### Job item
Can you write out these rows again with every "NAVARRA" changed to "NAVARRE" and nothing else altered, leaving the pictures out?

Stored dataset items:
________________________
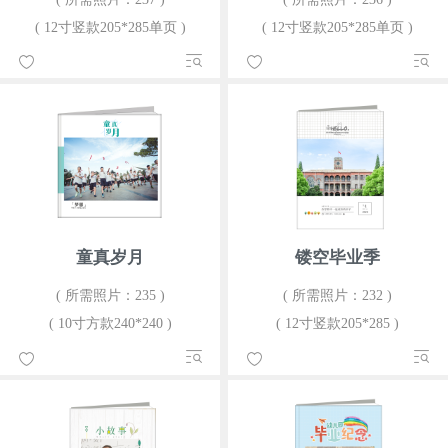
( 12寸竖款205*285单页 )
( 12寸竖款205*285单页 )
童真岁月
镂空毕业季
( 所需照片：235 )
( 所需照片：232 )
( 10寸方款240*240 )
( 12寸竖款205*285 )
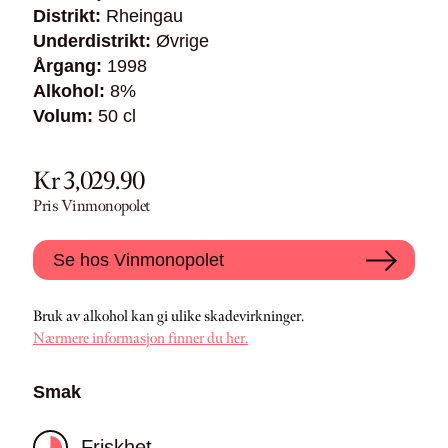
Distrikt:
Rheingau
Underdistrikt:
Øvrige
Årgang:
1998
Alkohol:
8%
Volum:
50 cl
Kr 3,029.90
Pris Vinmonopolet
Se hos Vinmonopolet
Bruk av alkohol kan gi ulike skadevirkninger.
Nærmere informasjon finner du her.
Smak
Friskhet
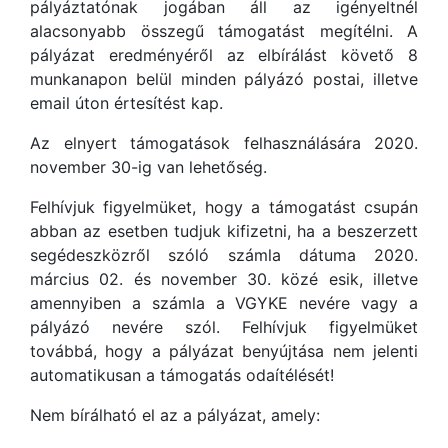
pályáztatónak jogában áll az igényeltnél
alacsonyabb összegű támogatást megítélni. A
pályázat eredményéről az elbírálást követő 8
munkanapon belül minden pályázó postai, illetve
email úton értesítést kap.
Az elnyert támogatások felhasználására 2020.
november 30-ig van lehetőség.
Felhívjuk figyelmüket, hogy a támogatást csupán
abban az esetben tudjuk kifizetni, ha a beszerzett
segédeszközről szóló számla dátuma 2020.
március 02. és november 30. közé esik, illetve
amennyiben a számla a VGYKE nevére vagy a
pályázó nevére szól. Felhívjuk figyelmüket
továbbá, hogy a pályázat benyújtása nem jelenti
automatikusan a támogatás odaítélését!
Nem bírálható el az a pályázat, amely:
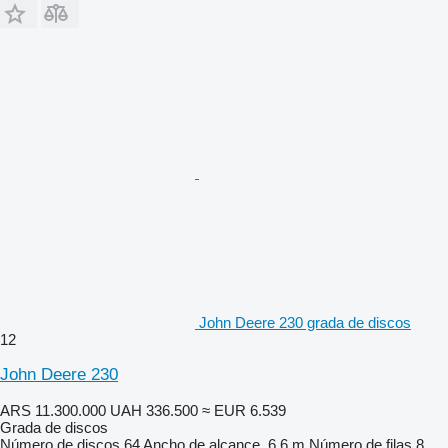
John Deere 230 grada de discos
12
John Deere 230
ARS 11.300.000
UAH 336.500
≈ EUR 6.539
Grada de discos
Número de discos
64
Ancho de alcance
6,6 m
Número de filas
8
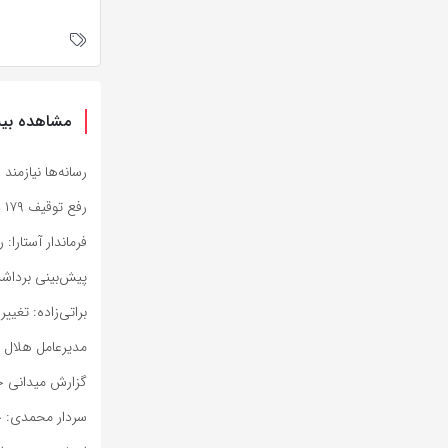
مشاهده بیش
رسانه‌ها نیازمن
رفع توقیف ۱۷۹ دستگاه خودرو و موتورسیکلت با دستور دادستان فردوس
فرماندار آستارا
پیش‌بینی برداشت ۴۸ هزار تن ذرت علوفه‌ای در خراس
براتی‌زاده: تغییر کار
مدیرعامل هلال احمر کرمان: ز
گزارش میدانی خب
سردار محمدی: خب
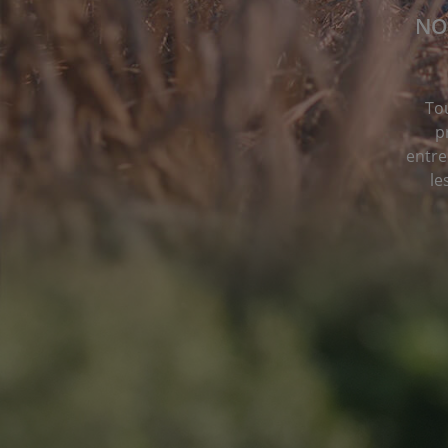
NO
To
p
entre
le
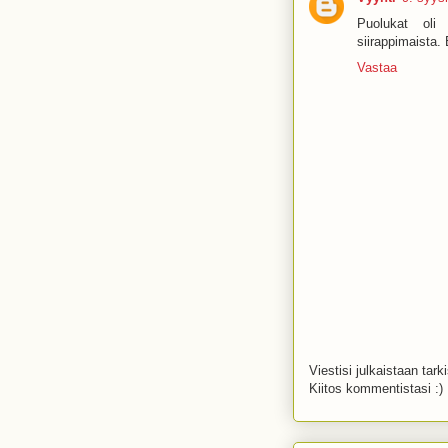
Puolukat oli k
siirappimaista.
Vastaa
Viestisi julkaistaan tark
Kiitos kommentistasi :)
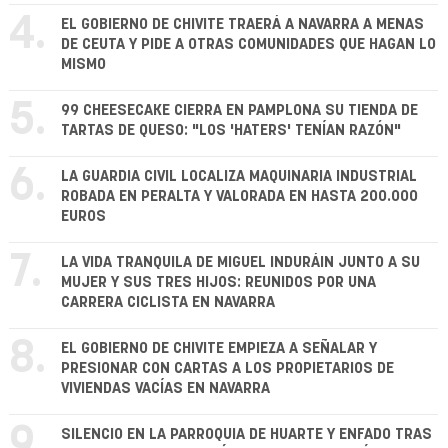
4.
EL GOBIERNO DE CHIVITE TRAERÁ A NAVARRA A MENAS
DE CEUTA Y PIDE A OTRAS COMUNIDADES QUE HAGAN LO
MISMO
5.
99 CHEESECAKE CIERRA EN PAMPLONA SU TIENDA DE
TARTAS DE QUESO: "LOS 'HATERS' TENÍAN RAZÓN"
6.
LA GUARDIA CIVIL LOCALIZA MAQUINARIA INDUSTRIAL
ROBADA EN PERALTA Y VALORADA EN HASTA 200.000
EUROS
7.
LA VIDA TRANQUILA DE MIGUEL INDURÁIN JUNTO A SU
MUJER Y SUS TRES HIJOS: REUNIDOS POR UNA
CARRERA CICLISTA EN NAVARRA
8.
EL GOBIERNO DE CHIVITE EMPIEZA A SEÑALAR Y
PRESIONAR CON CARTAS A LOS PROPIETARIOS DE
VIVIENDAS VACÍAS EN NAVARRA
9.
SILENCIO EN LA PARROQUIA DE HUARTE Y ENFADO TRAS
________________________
### Result of the task
( 12寸竖款205*285单页 )
( 12寸竖款205*285单页 )
童真岁月
镂空毕业季
( 所需照片：235 )
( 所需照片：232 )
( 10寸方款240*240 )
( 12寸竖款205*285 )
Distrikt:
Rheingau
Underdistrikt:
Øvrige
Årgang:
1998
Alkohol:
8%
Volum:
50 cl
Kr 3,029.90
Pris Vinmonopolet
Se hos Vinmonopolet
Bruk av alkohol kan gi ulike skadevirkninger.
Nærmere informasjon finner du her.
Smak
Friskhet
pályáztatónak jogában áll az igényeltnél
alacsonyabb összegű támogatást megítélni. A
pályázat eredményéről az elbírálást követő 8
munkanapon belül minden pályázó postai, illetve
email úton értesítést kap.
Az elnyert támogatások felhasználására 2020.
november 30-ig van lehetőség.
Felhívjuk figyelmüket, hogy a támogatást csupán
abban az esetben tudjuk kifizetni, ha a beszerzett
segédeszközről szóló számla dátuma 2020.
március 02. és november 30. közé esik, illetve
amennyiben a számla a VGYKE nevére vagy a
pályázó nevére szól. Felhívjuk figyelmüket
továbbá, hogy a pályázat benyújtása nem jelenti
automatikusan a támogatás odaítélését!
Nem bírálható el az a pályázat, amely:
John Deere 230 grada de discos
12
John Deere 230
ARS 11.300.000
UAH 336.500
≈ EUR 6.539
Grada de discos
Número de discos
64
Ancho de alcance
6,6 m
Número de filas
8
مشاهده بیش
رسانه‌ها نیازمن
رفع توقیف ۱۷۹ دستگاه خودرو و موتورسیکلت با دستور دادستان فردوس
فرماندار آستارا
پیش‌بینی برداشت ۴۸ هزار تن ذرت علوفه‌ای در خراس
براتی‌زاده: تغییر کار
مدیرعامل هلال احمر کرمان: ز
گزارش میدانی خب
سردار محمدی: خب
NO
To
p
entre
le
Puolukat oli k
siirappimaista.
Vastaa
Viestisi julkaistaan tark
Kiitos kommentistasi :)
4.
EL GOBIERNO DE CHIVITE TRAERÁ A NAVARRE A MENAS
DE CEUTA Y PIDE A OTRAS COMUNIDADES QUE HAGAN LO
MISMO
5.
99 CHEESECAKE CIERRA EN PAMPLONA SU TIENDA DE
TARTAS DE QUESO: "LOS 'HATERS' TENÍAN RAZÓN"
6.
LA GUARDIA CIVIL LOCALIZA MAQUINARIA INDUSTRIAL
ROBADA EN PERALTA Y VALORADA EN HASTA 200.000
EUROS
7.
LA VIDA TRANQUILA DE MIGUEL INDURÁIN JUNTO A SU
MUJER Y SUS TRES HIJOS: REUNIDOS POR UNA
CARRERA CICLISTA EN NAVARRE
8.
EL GOBIERNO DE CHIVITE EMPIEZA A SEÑALAR Y
PRESIONAR CON CARTAS A LOS PROPIETARIOS DE
VIVIENDAS VACÍAS EN NAVARRE
9.
SILENCIO EN LA PARROQUIA DE HUARTE Y ENFADO TRAS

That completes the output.